● **EXERCISE REQUIREMENTS**:
For each line below that includes the string "polynomials", show the whole line.

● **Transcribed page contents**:
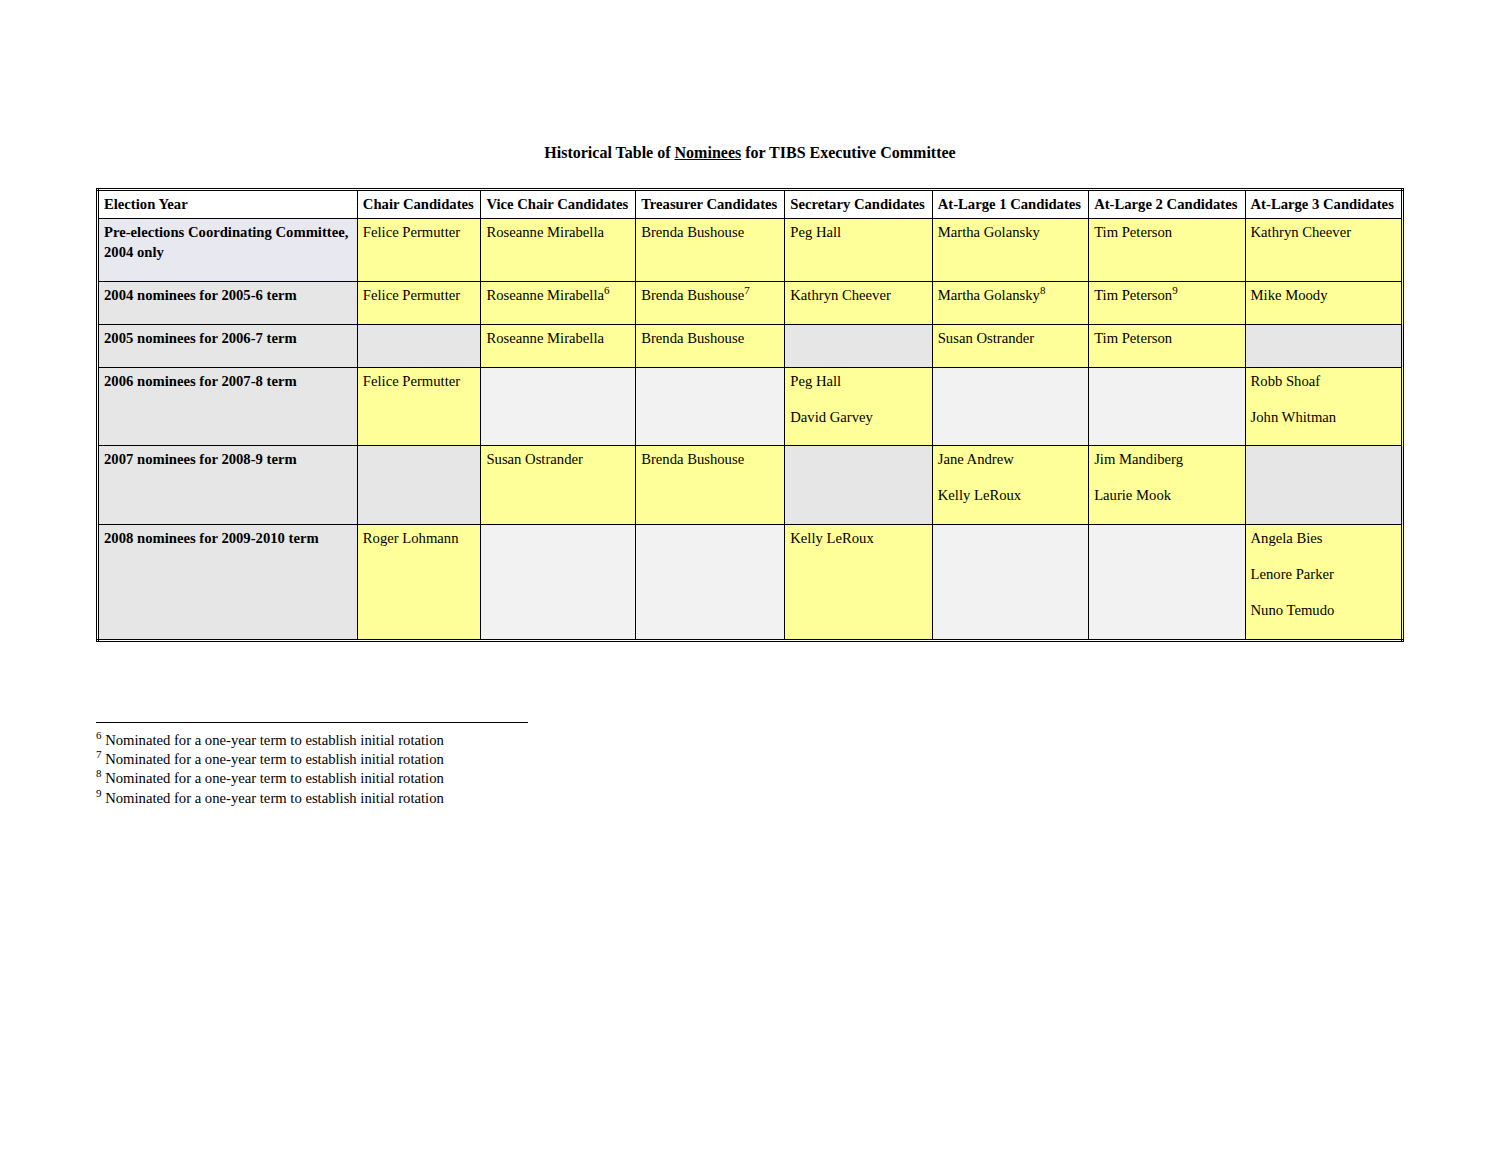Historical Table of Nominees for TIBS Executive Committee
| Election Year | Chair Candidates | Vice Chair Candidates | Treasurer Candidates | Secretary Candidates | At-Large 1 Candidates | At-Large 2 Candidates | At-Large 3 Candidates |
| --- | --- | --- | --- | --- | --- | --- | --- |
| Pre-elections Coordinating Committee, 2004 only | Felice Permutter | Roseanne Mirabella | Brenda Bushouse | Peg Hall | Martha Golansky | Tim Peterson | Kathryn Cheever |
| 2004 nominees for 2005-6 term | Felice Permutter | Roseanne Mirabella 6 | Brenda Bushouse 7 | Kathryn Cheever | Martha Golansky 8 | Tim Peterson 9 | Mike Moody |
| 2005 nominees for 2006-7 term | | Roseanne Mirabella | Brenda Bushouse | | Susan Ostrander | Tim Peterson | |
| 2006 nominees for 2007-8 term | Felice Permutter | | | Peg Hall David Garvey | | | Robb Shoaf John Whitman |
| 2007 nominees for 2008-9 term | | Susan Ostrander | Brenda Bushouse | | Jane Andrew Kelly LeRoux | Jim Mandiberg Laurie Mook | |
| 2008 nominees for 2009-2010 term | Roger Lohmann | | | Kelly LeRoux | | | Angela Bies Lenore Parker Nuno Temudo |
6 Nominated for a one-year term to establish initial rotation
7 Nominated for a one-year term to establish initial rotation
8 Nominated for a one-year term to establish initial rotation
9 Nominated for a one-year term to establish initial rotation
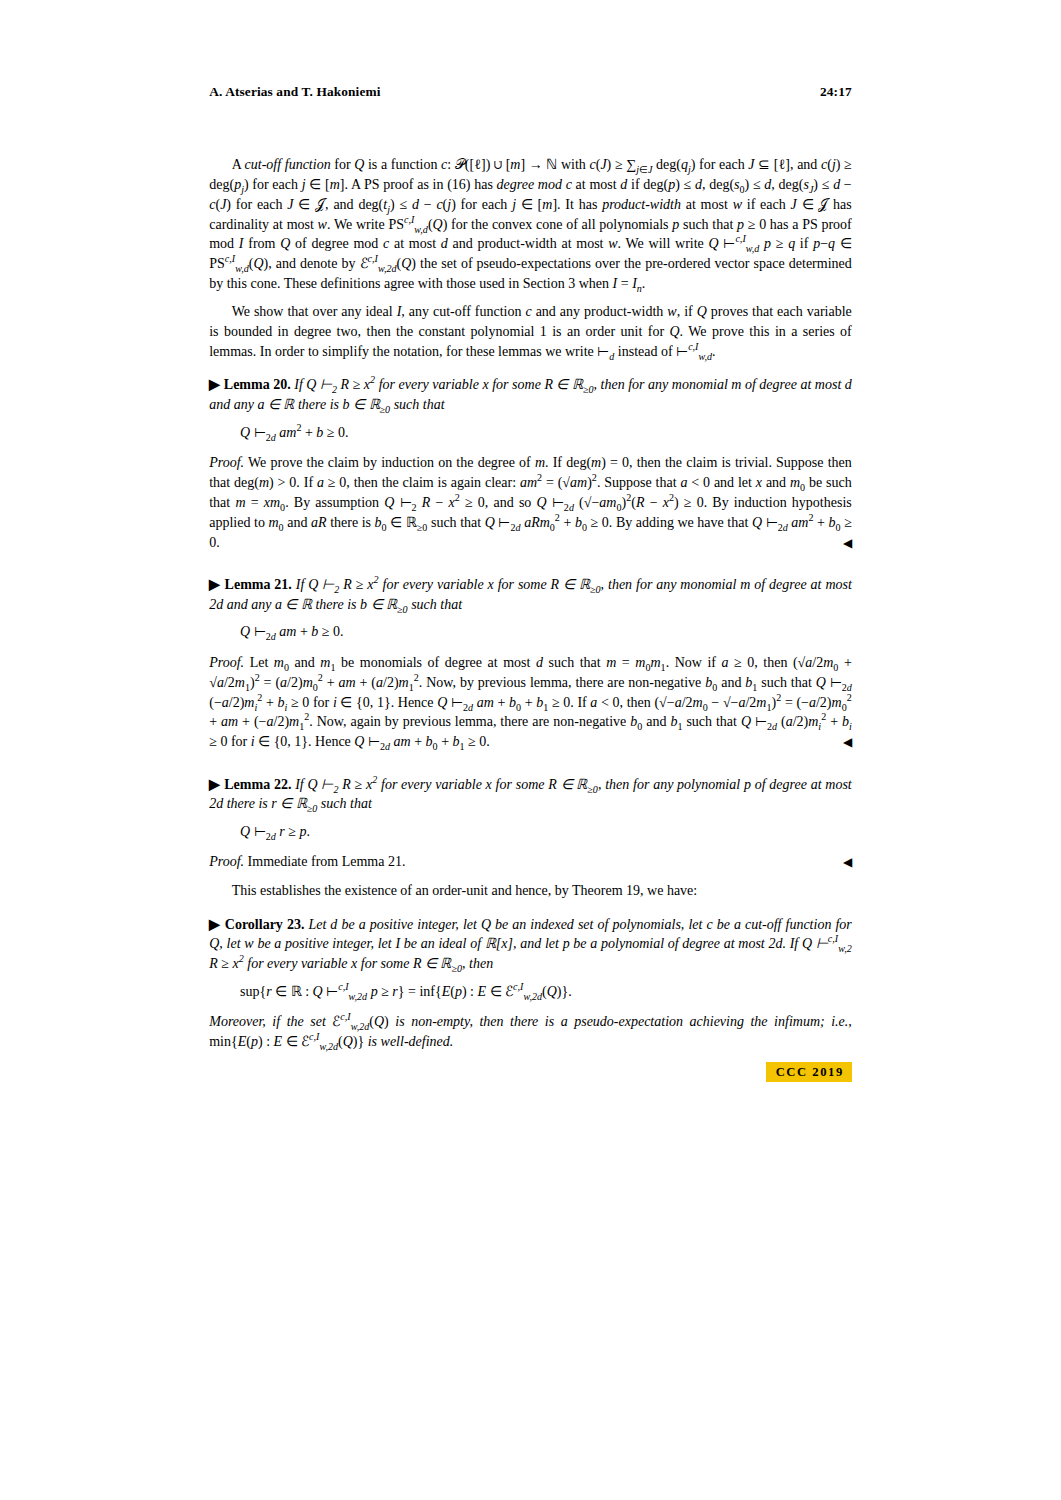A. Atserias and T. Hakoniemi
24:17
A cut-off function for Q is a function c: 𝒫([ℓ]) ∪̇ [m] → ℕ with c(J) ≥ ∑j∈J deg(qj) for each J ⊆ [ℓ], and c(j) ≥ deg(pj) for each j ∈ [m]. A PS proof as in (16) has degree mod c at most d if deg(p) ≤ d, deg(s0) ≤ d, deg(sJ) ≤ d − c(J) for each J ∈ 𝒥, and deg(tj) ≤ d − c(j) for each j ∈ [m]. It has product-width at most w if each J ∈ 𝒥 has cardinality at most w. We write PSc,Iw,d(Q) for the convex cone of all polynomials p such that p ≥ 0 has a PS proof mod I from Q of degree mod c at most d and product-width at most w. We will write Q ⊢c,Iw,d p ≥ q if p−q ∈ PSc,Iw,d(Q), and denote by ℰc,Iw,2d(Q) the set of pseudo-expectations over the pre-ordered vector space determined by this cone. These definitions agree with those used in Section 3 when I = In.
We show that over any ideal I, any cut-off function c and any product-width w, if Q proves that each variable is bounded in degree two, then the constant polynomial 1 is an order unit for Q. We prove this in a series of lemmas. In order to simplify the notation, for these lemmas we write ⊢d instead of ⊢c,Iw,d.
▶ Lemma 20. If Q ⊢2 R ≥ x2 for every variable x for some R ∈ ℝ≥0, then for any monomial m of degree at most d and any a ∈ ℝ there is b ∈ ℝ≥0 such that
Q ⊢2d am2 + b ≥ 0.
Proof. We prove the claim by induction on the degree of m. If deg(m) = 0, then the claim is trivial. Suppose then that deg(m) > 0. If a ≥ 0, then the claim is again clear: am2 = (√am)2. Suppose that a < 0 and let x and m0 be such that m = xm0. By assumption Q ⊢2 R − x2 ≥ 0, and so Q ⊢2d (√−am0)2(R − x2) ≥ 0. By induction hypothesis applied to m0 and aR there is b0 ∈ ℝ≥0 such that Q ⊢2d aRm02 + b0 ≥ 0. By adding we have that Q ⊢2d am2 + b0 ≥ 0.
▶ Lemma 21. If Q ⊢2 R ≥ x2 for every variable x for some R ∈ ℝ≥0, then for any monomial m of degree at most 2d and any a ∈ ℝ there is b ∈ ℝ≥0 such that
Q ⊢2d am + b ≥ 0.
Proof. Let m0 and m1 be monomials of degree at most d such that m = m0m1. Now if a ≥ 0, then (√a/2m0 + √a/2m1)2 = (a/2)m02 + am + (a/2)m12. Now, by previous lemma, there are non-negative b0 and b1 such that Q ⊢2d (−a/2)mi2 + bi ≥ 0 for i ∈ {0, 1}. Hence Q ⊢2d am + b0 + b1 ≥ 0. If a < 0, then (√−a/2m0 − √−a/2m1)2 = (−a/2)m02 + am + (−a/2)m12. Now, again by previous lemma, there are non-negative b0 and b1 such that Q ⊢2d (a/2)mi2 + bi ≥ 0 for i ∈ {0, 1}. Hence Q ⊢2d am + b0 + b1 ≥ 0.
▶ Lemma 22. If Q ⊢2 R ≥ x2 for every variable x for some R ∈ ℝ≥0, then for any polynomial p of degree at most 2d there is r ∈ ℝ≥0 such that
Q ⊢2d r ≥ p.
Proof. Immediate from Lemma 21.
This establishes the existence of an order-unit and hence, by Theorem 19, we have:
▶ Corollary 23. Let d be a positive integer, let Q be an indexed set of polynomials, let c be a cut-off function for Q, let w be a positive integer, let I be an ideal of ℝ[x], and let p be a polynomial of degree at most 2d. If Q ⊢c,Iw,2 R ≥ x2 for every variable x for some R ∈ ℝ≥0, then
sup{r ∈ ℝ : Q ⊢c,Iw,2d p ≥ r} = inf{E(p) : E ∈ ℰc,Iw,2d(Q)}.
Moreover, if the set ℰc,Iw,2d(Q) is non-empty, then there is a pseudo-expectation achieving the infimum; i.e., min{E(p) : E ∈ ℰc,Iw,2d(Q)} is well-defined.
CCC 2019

● **RESPONSE TO THIS EXERCISE**:
A cut-off function for Q is a function c: 𝒫([ℓ]) ∪̇ [m] → ℕ with c(J) ≥ ∑j∈J deg(qj) for each J ⊆ [ℓ], and c(j) ≥ deg(pj) for each j ∈ [m]. A PS proof as in (16) has degree mod c at most d if deg(p) ≤ d, deg(s0) ≤ d, deg(sJ) ≤ d − c(J) for each J ∈ 𝒥, and deg(tj) ≤ d − c(j) for each j ∈ [m]. It has product-width at most w if each J ∈ 𝒥 has cardinality at most w. We write PSc,Iw,d(Q) for the convex cone of all polynomials p such that p ≥ 0 has a PS proof mod I from Q of degree mod c at most d and product-width at most w. We will write Q ⊢c,Iw,d p ≥ q if p−q ∈ PSc,Iw,d(Q), and denote by ℰc,Iw,2d(Q) the set of pseudo-expectations over the pre-ordered vector space determined by this cone. These definitions agree with those used in Section 3 when I = In.
▶ Corollary 23. Let d be a positive integer, let Q be an indexed set of polynomials, let c be a cut-off function for Q, let w be a positive integer, let I be an ideal of ℝ[x], and let p be a polynomial of degree at most 2d. If Q ⊢c,Iw,2 R ≥ x2 for every variable x for some R ∈ ℝ≥0, then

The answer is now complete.